Here are the patient education articles that are relevant to this topic. We encourage you to print or e-mail these topics to your patients. (You can also locate patient education articles on a variety of subjects by searching on "patient info" and the keyword(s) of interest.)
●Basics topic (see "Patient education: Ovarian cysts (The Basics)")
●Beyond the Basics topic (see "Patient education: Ovarian cysts (Beyond the Basics)")
SUMMARY AND RECOMMENDATIONS
●Clinical significance – An adnexal mass (mass of the ovary, fallopian tube, or surrounding connective tissues) is a common gynecologic problem and may be found in females of all ages. While there are many different types of adnexal masses (table 1), the likely etiology differs by age and reproductive status. (See 'Introduction' above.)

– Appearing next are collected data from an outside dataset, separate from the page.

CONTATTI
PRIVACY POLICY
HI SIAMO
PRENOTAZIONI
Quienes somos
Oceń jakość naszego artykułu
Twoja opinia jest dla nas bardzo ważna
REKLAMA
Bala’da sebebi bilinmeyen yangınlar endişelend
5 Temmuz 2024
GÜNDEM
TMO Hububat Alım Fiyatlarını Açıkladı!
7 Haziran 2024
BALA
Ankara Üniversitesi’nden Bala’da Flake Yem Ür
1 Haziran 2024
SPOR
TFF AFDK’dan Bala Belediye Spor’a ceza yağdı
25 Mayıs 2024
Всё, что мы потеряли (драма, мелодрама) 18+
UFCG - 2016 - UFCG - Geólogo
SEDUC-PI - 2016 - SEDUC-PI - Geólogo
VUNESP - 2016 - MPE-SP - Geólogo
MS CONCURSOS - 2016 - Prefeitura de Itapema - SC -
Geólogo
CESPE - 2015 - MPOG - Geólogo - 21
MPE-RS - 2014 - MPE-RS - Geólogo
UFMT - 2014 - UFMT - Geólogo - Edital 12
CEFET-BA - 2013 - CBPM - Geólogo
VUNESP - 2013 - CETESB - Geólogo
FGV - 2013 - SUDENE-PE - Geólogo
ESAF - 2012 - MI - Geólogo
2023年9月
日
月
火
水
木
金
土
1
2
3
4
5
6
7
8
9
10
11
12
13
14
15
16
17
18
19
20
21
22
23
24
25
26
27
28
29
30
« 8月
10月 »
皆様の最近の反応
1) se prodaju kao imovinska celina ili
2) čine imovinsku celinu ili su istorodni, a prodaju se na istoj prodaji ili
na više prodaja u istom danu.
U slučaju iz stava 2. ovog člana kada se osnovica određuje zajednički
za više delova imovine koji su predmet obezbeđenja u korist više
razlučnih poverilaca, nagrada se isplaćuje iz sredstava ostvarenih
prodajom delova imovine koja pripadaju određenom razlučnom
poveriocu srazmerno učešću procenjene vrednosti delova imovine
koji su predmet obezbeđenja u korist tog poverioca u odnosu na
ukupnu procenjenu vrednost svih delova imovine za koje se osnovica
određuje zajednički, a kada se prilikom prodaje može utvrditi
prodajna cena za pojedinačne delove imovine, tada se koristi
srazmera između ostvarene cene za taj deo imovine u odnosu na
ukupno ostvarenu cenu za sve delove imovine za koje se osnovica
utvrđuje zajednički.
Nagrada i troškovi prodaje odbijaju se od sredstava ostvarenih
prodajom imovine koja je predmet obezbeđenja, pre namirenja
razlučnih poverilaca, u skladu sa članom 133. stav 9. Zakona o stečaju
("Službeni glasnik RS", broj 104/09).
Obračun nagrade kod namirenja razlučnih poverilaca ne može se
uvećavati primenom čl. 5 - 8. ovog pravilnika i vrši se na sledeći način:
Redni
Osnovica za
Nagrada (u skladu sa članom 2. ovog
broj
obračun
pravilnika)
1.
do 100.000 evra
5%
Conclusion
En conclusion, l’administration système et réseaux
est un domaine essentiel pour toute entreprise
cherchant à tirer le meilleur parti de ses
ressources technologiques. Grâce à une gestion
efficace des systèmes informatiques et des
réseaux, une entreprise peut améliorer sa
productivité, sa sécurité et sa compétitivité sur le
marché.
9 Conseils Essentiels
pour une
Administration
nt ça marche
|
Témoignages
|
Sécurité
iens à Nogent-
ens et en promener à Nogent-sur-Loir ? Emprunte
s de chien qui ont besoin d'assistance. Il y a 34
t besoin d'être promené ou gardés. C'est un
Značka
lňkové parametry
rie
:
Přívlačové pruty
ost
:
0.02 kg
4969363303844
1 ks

●Histology – Ovarian neoplasms derive from the three different ovarian cell types. The most common ovarian neoplasms are epithelial. These derive from the stem cells that would typically give rise to fallopian tube epithelium (most high-grade serous carcinomas), or ovarian surface epithelium and inclusions (eg, cystadenomas). Ovarian germ cell tumors are derived from primordial germ cells of the ovary (figure 3). Ovarian sex cord-stromal tumors derive from stem cells that would normally give rise to supporting epithelial cells, including ovarian stroma (eg, fibromas) and follicles (eg, granulosa cell tumors, Sertoli-Leydig cell tumors). (See 'Histology' above.)
●Gynecologic tract masses
•Fetus, children, and adolescents – Ovarian neoplasms (benign and malignant) account for approximately 1 percent of all tumors in children and adolescents. In this age group, most ovarian masses are physiologic or benign neoplasms; fewer than 5 percent of ovarian masses in such patients are ovarian cancers. Germ cell tumors are the most common histologic type of ovarian cancer in children and adolescents. (See 'Fetuses, children, and adolescents' above.)

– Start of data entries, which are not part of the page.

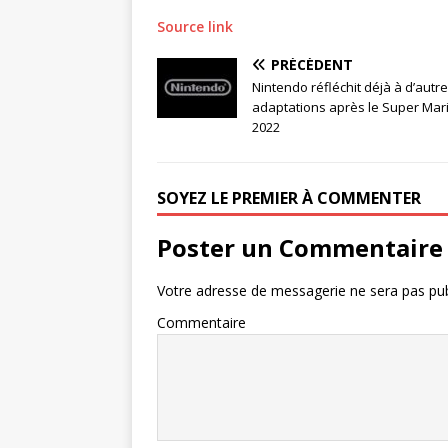
Source link
PRÉCÉDENT
Nintendo réfléchit déjà à d’autr
adaptations après le Super Mar
2022
SOYEZ LE PREMIER À COMMENTER
Poster un Commentaire
Votre adresse de messagerie ne sera pas pub
Commentaire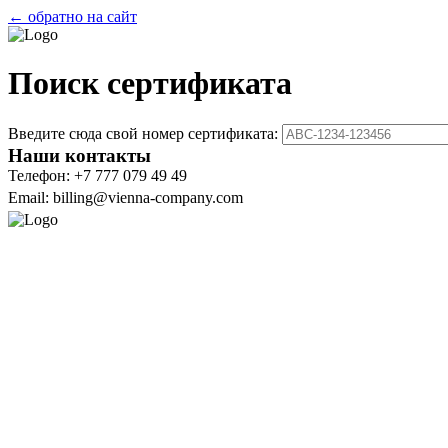
← обратно на сайт
Поиск сертификата
Введите сюда свой номер сертификата:
Наши контакты
Телефон: +7 777 079 49 49
Email: billing@vienna-company.com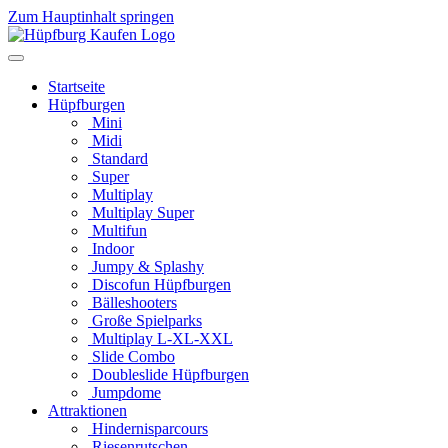
Zum Hauptinhalt springen
Startseite
Hüpfburgen
Mini
Midi
Standard
Super
Multiplay
Multiplay Super
Multifun
Indoor
Jumpy & Splashy
Discofun Hüpfburgen
Bälleshooters
Große Spielparks
Multiplay L-XL-XXL
Slide Combo
Doubleslide Hüpfburgen
Jumpdome
Attraktionen
Hindernisparcours
Riesenrutschen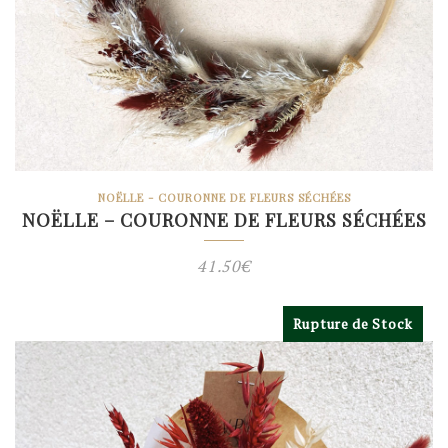
NOËLLE - COURONNE DE FLEURS SÉCHÉES
NOËLLE – COURONNE DE FLEURS SÉCHÉES
41.50
€
Rupture de Stock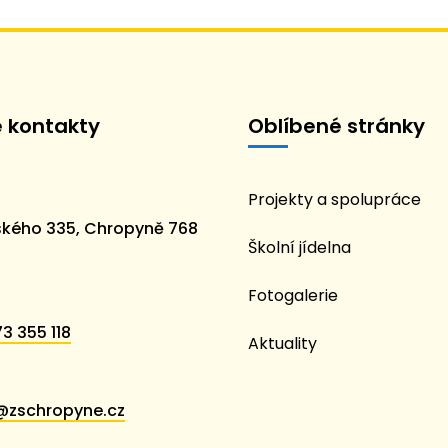
é kontakty
Oblíbené stránky
Projekty a spolupráce
kého 335, Chropyně 768
Školní jídelna
Fotogalerie
3 355 118
Aktuality
@zschropyne.cz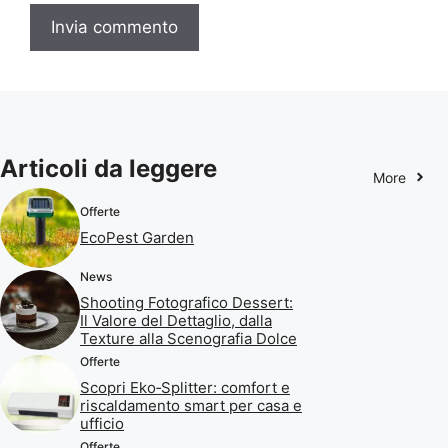
Articoli da leggere
More
Offerte
EcoPest Garden
News
Shooting Fotografico Dessert:
Il Valore del Dettaglio, dalla
Texture alla Scenografia Dolce
Offerte
Scopri Eko‑Splitter: comfort e
riscaldamento smart per casa e
ufficio
Offerte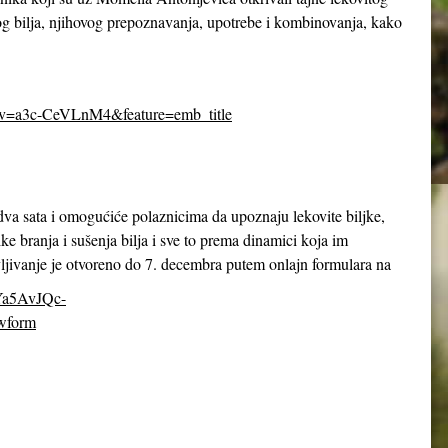
itog bilja, njihovog prepoznavanja, upotrebe i kombinovanja, kako
&v=a3c-CeVLnM4&feature=emb_title
 dva sata i omogućiće polaznicima da upoznaju lekovite biljke,
ike branja i sušenja bilja i sve to prema dinamici koja im
jivanje je otvoreno do 7. decembra putem onlajn formulara na
8Ya5AvJQc-
wform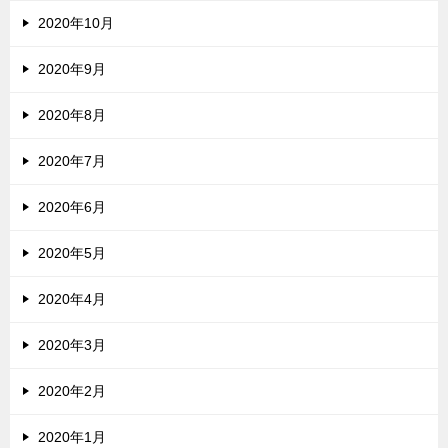
2020年10月
2020年9月
2020年8月
2020年7月
2020年6月
2020年5月
2020年4月
2020年3月
2020年2月
2020年1月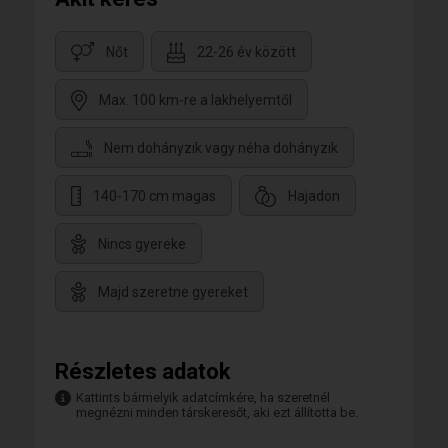
Nőt
22-26 év között
Max. 100 km-re a lakhelyemtől
Nem dohányzik vagy néha dohányzik
140-170 cm magas
Hajadon
Nincs gyereke
Majd szeretne gyereket
Részletes adatok
Kattints bármelyik adatcímkére, ha szeretnél
megnézni minden társkeresőt, aki ezt állította be.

•Premenopausal patients – There is a broad differential diagnosis of an adnexal mass in patients of reproductive age. Adnexal masses stimulated by reproductive hormones are found almost exclusively in this age group. These include physiologic cysts (eg, follicular cyst, corpus luteal cyst), endometriomas, and leiomyomas. Ovarian or tubal malignant neoplasms are uncommon in this age group, although the peak age for ovarian germ cell tumors is between ages 10 and 30 years. (See 'Premenopausal patients' above.)
•Postmenopausal patients – There is a high index of suspicion for ovarian cancer in postmenopausal patients with an adnexal mass. At least 30 percent of ovarian masses in patients over age 50 are malignant neoplasms. Nonmalignant etiologies of an adnexal mass in postmenopausal patients include many of those also seen in patients of reproductive age. Simple cysts are common in this age group and are rarely malignant. (See 'Postmenopausal patients' above.)
●Nongynecologic masses – Nongynecologic sources of adnexal masses include metastatic disease from nongynecologic primary sites (eg, gastrointestinal, breast), pelvic abscess, and other pelvic or retroperitoneal masses (eg, peritoneal inclusion cyst, nerve sheath tumor, bladder diverticulum). (See 'Nongynecologic masses' above.)